- _About this exercise_
Print the data below verbatim, minus images.

- _Provided material_
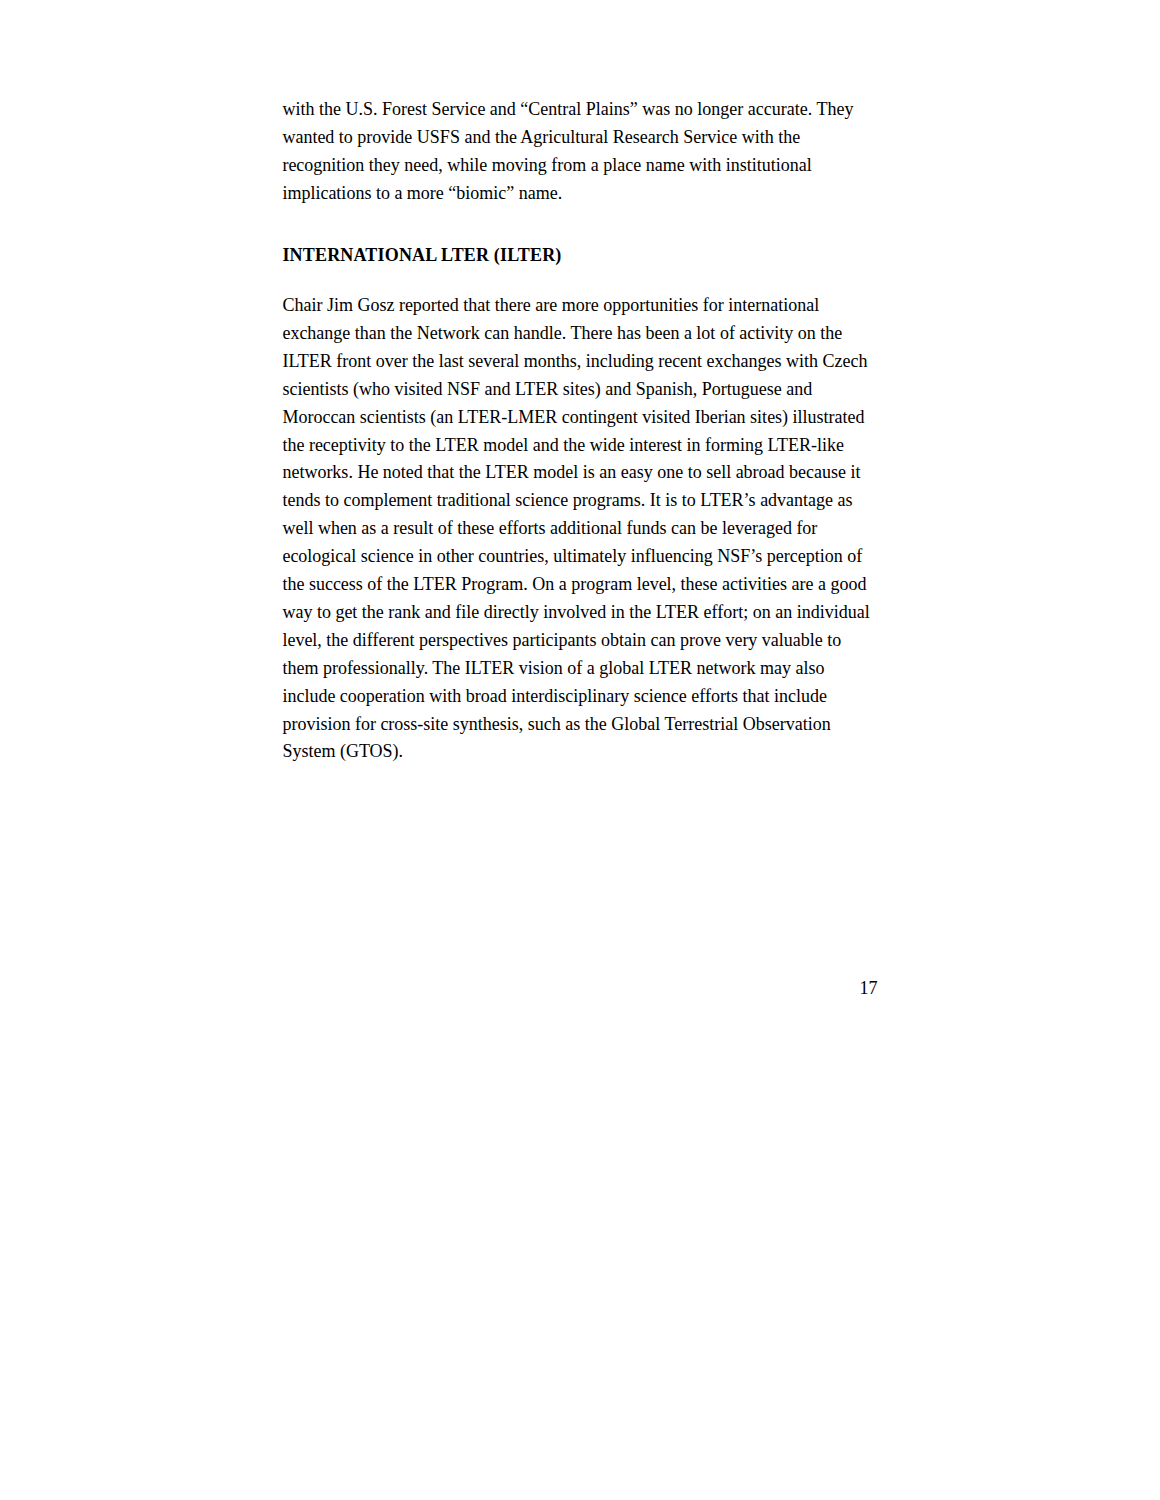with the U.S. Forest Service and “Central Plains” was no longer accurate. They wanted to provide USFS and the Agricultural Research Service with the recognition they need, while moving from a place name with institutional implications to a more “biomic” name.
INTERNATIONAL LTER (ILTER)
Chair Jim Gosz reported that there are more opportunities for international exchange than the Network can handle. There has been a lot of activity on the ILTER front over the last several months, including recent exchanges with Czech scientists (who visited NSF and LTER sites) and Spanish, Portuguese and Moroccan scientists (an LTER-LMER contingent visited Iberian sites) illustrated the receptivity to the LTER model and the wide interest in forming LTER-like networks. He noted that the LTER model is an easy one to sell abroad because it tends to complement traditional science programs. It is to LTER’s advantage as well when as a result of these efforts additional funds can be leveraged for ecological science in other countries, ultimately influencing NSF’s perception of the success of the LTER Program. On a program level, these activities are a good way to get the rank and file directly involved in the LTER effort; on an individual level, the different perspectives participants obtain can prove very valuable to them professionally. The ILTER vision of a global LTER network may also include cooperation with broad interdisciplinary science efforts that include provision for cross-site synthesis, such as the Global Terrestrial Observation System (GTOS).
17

- _Answer to the exercise_
with the U.S. Forest Service and “Central Plains” was no longer accurate. They wanted to provide USFS and the Agricultural Research Service with the recognition they need, while moving from a place name with institutional implications to a more “biomic” name.
INTERNATIONAL LTER (ILTER)
Chair Jim Gosz reported that there are more opportunities for international exchange than the Network can handle. There has been a lot of activity on the ILTER front over the last several months, including recent exchanges with Czech scientists (who visited NSF and LTER sites) and Spanish, Portuguese and Moroccan scientists (an LTER-LMER contingent visited Iberian sites) illustrated the receptivity to the LTER model and the wide interest in forming LTER-like networks. He noted that the LTER model is an easy one to sell abroad because it tends to complement traditional science programs. It is to LTER’s advantage as well when as a result of these efforts additional funds can be leveraged for ecological science in other countries, ultimately influencing NSF’s perception of the success of the LTER Program. On a program level, these activities are a good way to get the rank and file directly involved in the LTER effort; on an individual level, the different perspectives participants obtain can prove very valuable to them professionally. The ILTER vision of a global LTER network may also include cooperation with broad interdisciplinary science efforts that include provision for cross-site synthesis, such as the Global Terrestrial Observation System (GTOS).
17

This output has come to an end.